3.1 Review Criteria for Proper Summons”

The priority of international treaties is a fundamental principle of international civil procedure in China (Art. 271, China’s Civil Procedure Law (2023)). For REFJ cases, Chinese courts examine them in accordance with treaties or the principle of reciprocity (Art. 298, CPL (2023)). To date, China has concluded bilateral judicial assistance treaties that include judgment enforcement clauses with 35 countries, including Russia, France, and Italy. For judgments from such treaty jurisdictions, the review is based on the bilateral treaties. For judgments from other non-treaty jurisdictions (such as the UK, the US and Singapore), the review is based on the principle of reciprocity and domestic law.

In this case, the Chinese court first applies the bilateral treaty to determine whether there are grounds for non-recognition and non-enforcement of the foreign judgment according to the treaty. Then, as there is no special provision in the bilateral treaty on “summoning on the defendant in absentia”, which is one of the refusal grounds, the Chinese court applied the Hague Service Convention, to which China and Russia are both Contracting States, to check whether the court summons complies with the Hague Service Convention.

Therefore, regarding the review criteria for “proper summons”, this case applied bilateral treaties and the Hague Service Convention. This judicial logic can be extrapolated to apply to other judgments from treaty jurisdictions. Similarly, for judgments from non-treaty jurisdictions, Chinese courts will use domestic law and the Hague Service Convention (where applicable) as the review criteria.

3.2 What issix months&adequateunder Art. 15(2) of the Hague Service Convention?

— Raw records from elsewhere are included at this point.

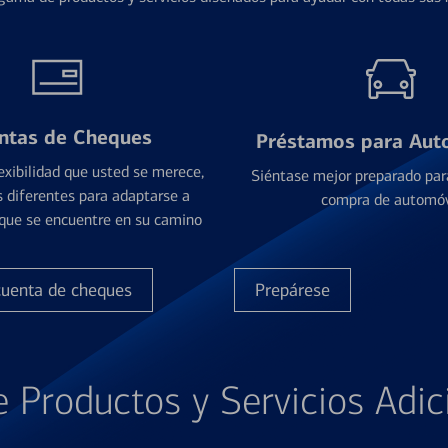
ntas de Cheques
Préstamos para Aut
exibilidad que usted se merece,
Siéntase mejor preparado par
 diferentes para adaptarse a
compra de automóv
que se encuentre en su camino
cuenta de cheques
Prepárese
e Productos y Servicios Adic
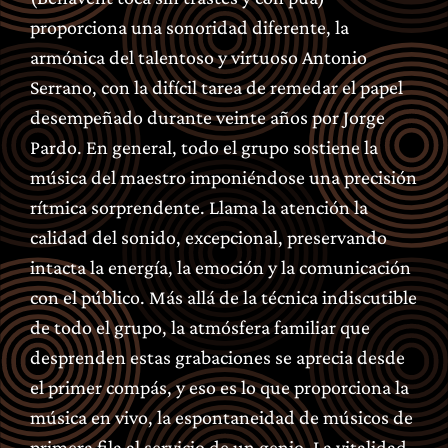
proporciona una sonoridad diferente, la
armónica del talentoso y virtuoso Antonio
Serrano, con la difícil tarea de remedar el papel
desempeñado durante veinte años por Jorge
Pardo. En general, todo el grupo sostiene la
música del maestro imponiéndose una precisión
rítmica sorprendente. Llama la atención la
calidad del sonido, excepcional, preservando
intacta la energía, la emoción y la comunicación
con el público. Más allá de la técnica indiscutible
de todo el grupo, la atmósfera familiar que
desprenden estas grabaciones se aprecia desde
el primer compás, y eso es lo que proporciona la
música en vivo, la espontaneidad de músicos de
primera fila al servicio de un genio. La vitalidad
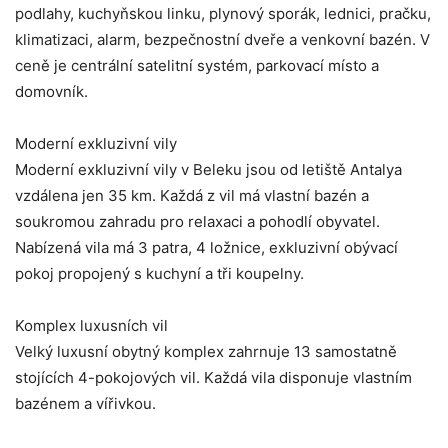
podlahy, kuchyňskou linku, plynový sporák, lednici, pračku,
Marketing
Sdílením svých
klimatizaci, alarm, bezpečnostní dveře a venkovní bazén. V
zájmů a chování
ceně je centrální satelitní systém, parkovací místo a
při návštěvě
našich stránek
domovník.
zvyšujete šanci na
zobrazení
personalizovaného
Moderní exkluzivní vily
obsahu a nabídek.
Moderní exkluzivní vily v Beleku jsou od letiště Antalya
vzdálena jen 35 km. Každá z vil má vlastní bazén a
soukromou zahradu pro relaxaci a pohodlí obyvatel.
Nabízená vila má 3 patra, 4 ložnice, exkluzivní obývací
pokoj propojený s kuchyní a tři koupelny.
Komplex luxusních vil
Velký luxusní obytný komplex zahrnuje 13 samostatně
stojících 4-pokojových vil. Každá vila disponuje vlastním
bazénem a vířivkou.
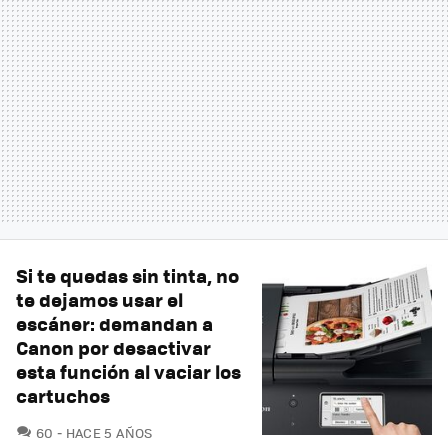
Si te quedas sin tinta, no
te dejamos usar el
escáner: demandan a
Canon por desactivar
esta función al vaciar los
cartuchos
COMENTARIOS
60
HACE 5 AÑOS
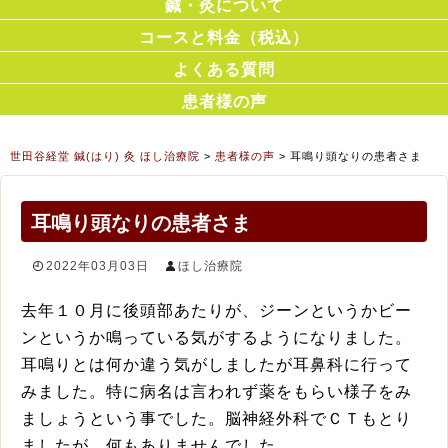
鍼・灸について
コースと料金（税込）
よくある質問
患者様の声
世田谷経堂 鍼(はり) 灸 ほし治療院
>
患者様の声
>
耳鳴り頭なりの患者さま
耳鳴り頭なりの患者さま
2022年03月03日
ほし治療院
去年１０月に後頭部あたりが、ジーンというかビー
ンというか鳴っている気がするようになりました。
耳鳴りとは何か違う気がしましたが耳鼻科に行って
みました。特に病名は言われず薬をもらい様子をみ
ましょうという事でした。脳神経外科でＣＴもとり
ましたが、何もありませんでした。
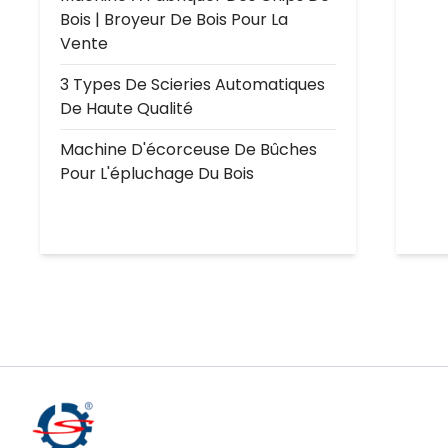
Bois | Broyeur De Bois Pour La
Vente
3 Types De Scieries Automatiques
De Haute Qualité
Machine D'écorceuse De Bûches
Pour L'épluchage Du Bois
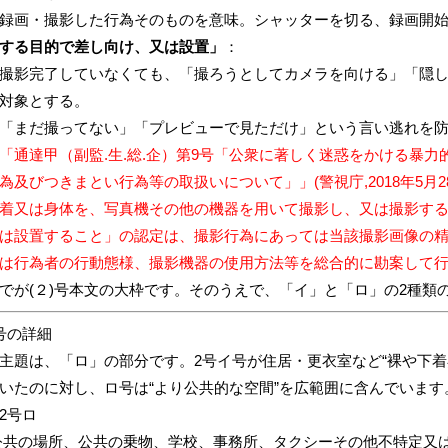
録画・撮影した行為そのものを意味。シャッターを切る、録画開
する目的で差し向け、又は設置」
：
撮影完了していなくても、「撮ろうとしてカメラを向ける」「隠
対象とする。
「まだ撮ってない」「プレビューで見ただけ」という言い逃れを
「通達甲（副監.生.総.企）第9号「公衆に著しく迷惑をかける暴
為及びつきまとい行為等の取扱いについて」」(警視庁,2018年5月
着又は身体を、写真機その他の機器を用いて撮影し、又は撮影す
は設置すること」の認定は、撮影行為にあっては当該撮影画像の
は行為者の行動態様、撮影機器の使用方法等を総合的に勘案して
でが(２)号本文の大枠です。そのうえで、「イ」と「ロ」の2種類
号の詳細
主題は、「ロ」の部分です。2号イ号が住居・更衣室など“裸や下着
いたのに対し、ロ号は“より公共的な空間”を広範囲に含んでいます
2号ロ
共の場所、公共の乗物、学校、事務所、タクシーその他不特定又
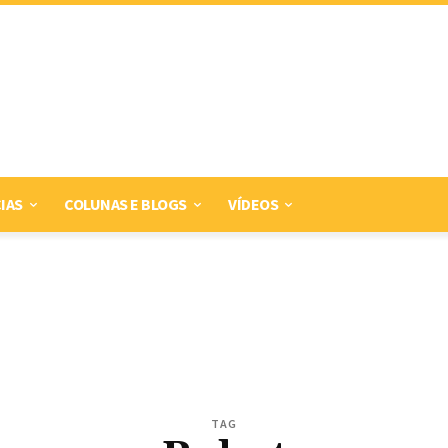
IAS
COLUNAS E BLOGS
VÍDEOS
TAG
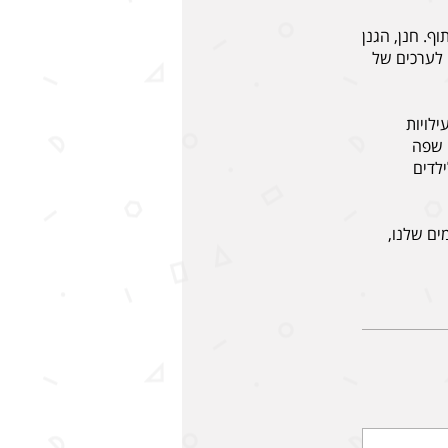
ף. חנן, הגנן
 לערכים של
לויות
 שפה
לדים
תקדמים שלנו,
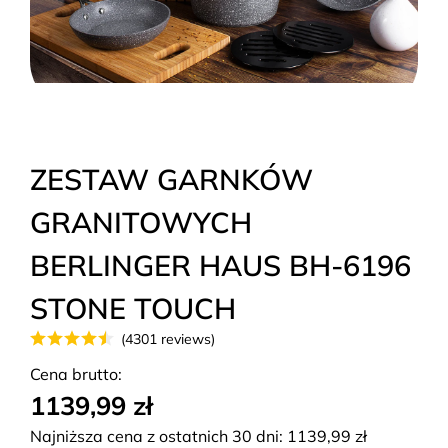
ZESTAW GARNKÓW
GRANITOWYCH
BERLINGER HAUS BH-6196
STONE TOUCH
(4301 reviews)
Cena brutto:
1139,99 zł
Najniższa cena z ostatnich 30 dni:
1139,99
zł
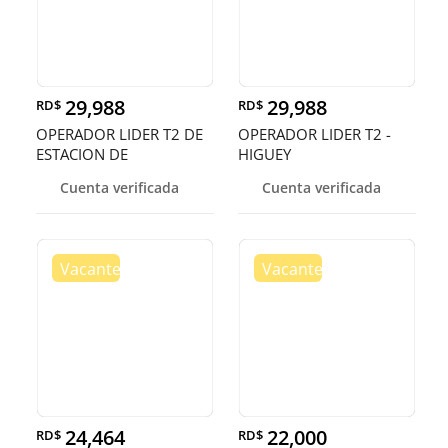
29,988
29,988
RD$
RD$
OPERADOR LIDER T2 DE
OPERADOR LIDER T2 -
ESTACION DE
HIGUEY
COMBUSIBLE - HIGU
Cuenta verificada
Cuenta verificada
24,464
22,000
RD$
RD$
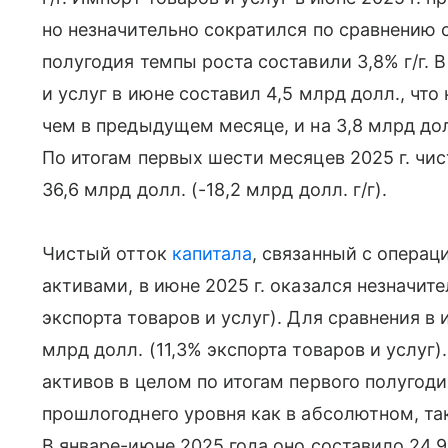
но незначительно сократился по сравнению с
полугодия темпы роста составили 3,8% г/г. 
и услуг в июне составил 4,5 млрд долл., что
чем в предыдущем месяце, и на 3,8 млрд дол
По итогам первых шести месяцев 2025 г. чис
36,6 млрд долл. (-18,2 млрд долл. г/г).
Чистый отток
капитала
, связанный с опера
активами, в июне 2025 г. оказался незначит
экспорта товаров и услуг). Для сравнения в
млрд долл. (11,3% экспорта товаров и услуг
активов в целом по итогам первого полугод
прошлогоднего уровня как в абсолютном, та
В январе-июне 2025 года оно составило 24,9 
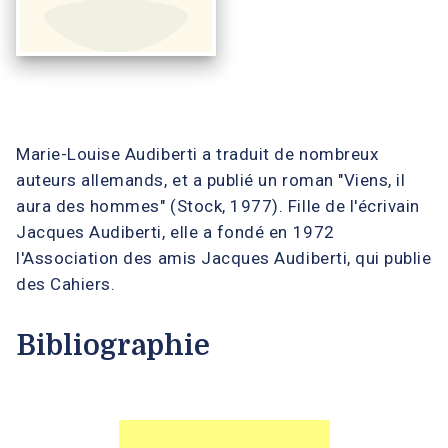
Marie-Louise Audiberti a traduit de nombreux
auteurs allemands, et a publié un roman "Viens, il
aura des hommes" (Stock, 1977). Fille de l'écrivain
Jacques Audiberti, elle a fondé en 1972
l'Association des amis Jacques Audiberti, qui publie
des Cahiers.
Bibliographie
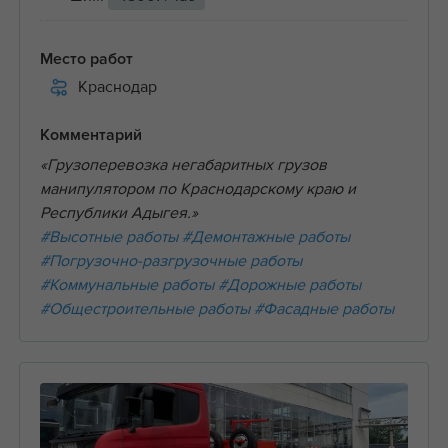
Место работ
Краснодар
Комментарий
«Грузоперевозка негабаритных грузов
манипулятором по Краснодарскому краю и
Республики Адыгея.»
#Высотные работы
#Демонтажные работы
#Погрузочно-разгрузочные работы
#Коммунальные работы
#Дорожные работы
#Общестроительные работы
#Фасадные работы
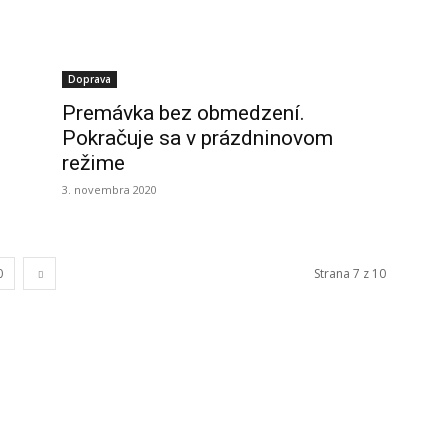
Doprava
Premávka bez obmedzení.
Pokračuje sa v prázdninovom
režime
3. novembra 2020
0
Strana 7 z 10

As pointed out in “Practical Handbook on the Operation of the Service Convention (2016)”, while Art. 15 (2) provides for a mechanism designed to protect the legitimate interests of a diligent plaintiff. Under Art. 15(2), a Contracting State is free to declare, as both China and Russia have already done so, that its judges may give judgment if all the following conditions are met: 

(1)the document was transmitted by one of the methods provided for in this Convention,

(2)a period of time of not less than six months, considered adequate by the judge in the particular case, has elapsed since the date of the transmission of the document, and

(3)no certificate of any kind has been received, even though every reasonable effort has been made to obtain it through the competent authorities of the State addressed.

In other words, in cases such as this Chepetsky case, where the document was transmitted in accordance with the Convention, but no certificate of service has been received despite all reasonable efforts already having been made, a default judgment may be delivered as long as the last element is satisfied, i.e. “a period of time of not less than six months, considered adequate by the judge in the particular case, has elapsed since the date of the transmission of the document”.

It may seem simple and straightforward to determine whether the requirements of “six months” and “adequate” have been met.

But it isn’t. In fact, the Chepetsky case is a good example to illustrate the complexities and nuances involved.

On the one hand, one could argue that “six months” has already passed, since it is from the date of first service (18 Jan. 2017) to the date of entry of the default judgment (20 Oct. 2017).

In this case, however, the Beijing Court took a different view, as it looked at the period from the date of each service to the designated date of the court hearing, and it turned out that, for each of the three services, such periods lasted only two(2) to four (4) months, so the “six months” requirement is not met.

On the other hand, it could also be argued that the three attempted services can be seen as a whole, thus the absent defendant had already been given enough time, i.e. around nine (9) months from the date of first service to the date of the court hearing.

However, that is also not how the Beijing Court saw the situation. In its view, “the practice of the Russian Court in reserving a short period for the hearing and repeatedly postponing it makes it difficult to ensure that the defendants can fully and effectively exercise their litigation rights.” Therefore, in order to uphold the legitimate rights of the party in absentia, the Beijing Court refused to recognize the Russian judgment.